DATA EXTRACTS –
*** Begin section ***
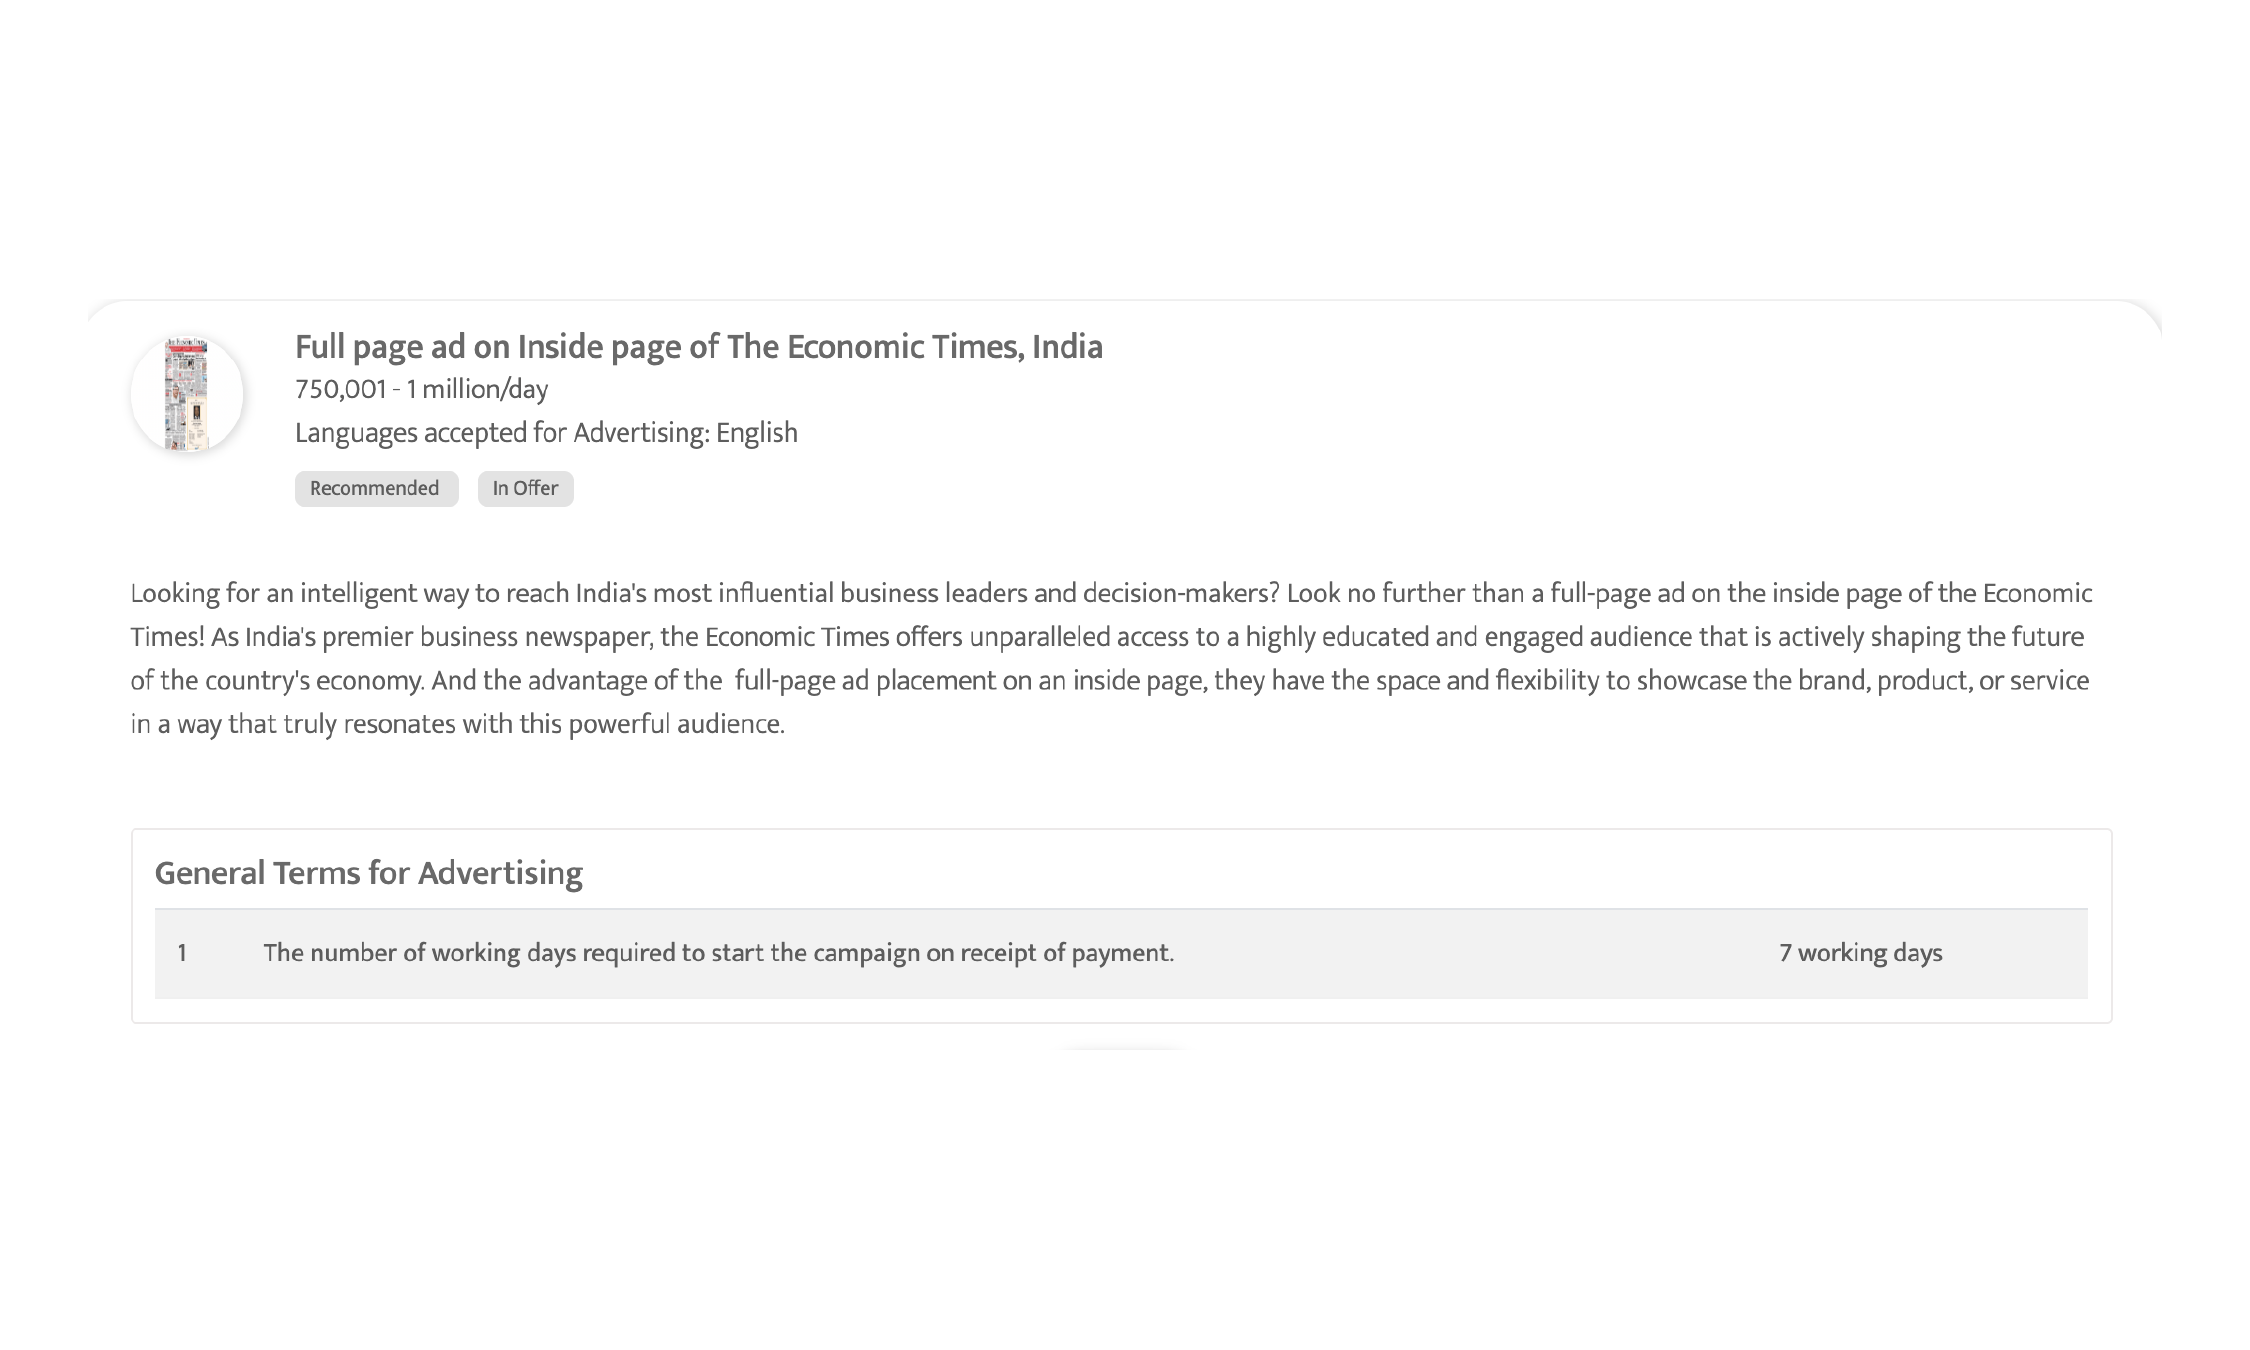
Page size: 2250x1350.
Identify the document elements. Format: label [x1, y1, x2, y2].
*** End section ***
*** Begin section ***
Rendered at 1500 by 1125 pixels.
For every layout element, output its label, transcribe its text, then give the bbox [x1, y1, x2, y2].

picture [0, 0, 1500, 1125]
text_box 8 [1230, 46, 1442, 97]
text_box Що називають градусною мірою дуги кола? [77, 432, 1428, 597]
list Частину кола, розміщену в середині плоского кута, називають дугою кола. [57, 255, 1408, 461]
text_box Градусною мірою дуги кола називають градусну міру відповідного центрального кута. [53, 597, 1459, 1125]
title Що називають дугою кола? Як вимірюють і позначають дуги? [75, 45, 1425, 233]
*** End section ***
TASK –
Extract from the records above the lines from the one containing "Page size: 2250x1350." to the one containing "Identify the document", both lines included, exactly as they appear and with nothing else.

ANSWER –
Page size: 2250x1350.
Identify the document elements. Format: label [x1, y1, x2, y2].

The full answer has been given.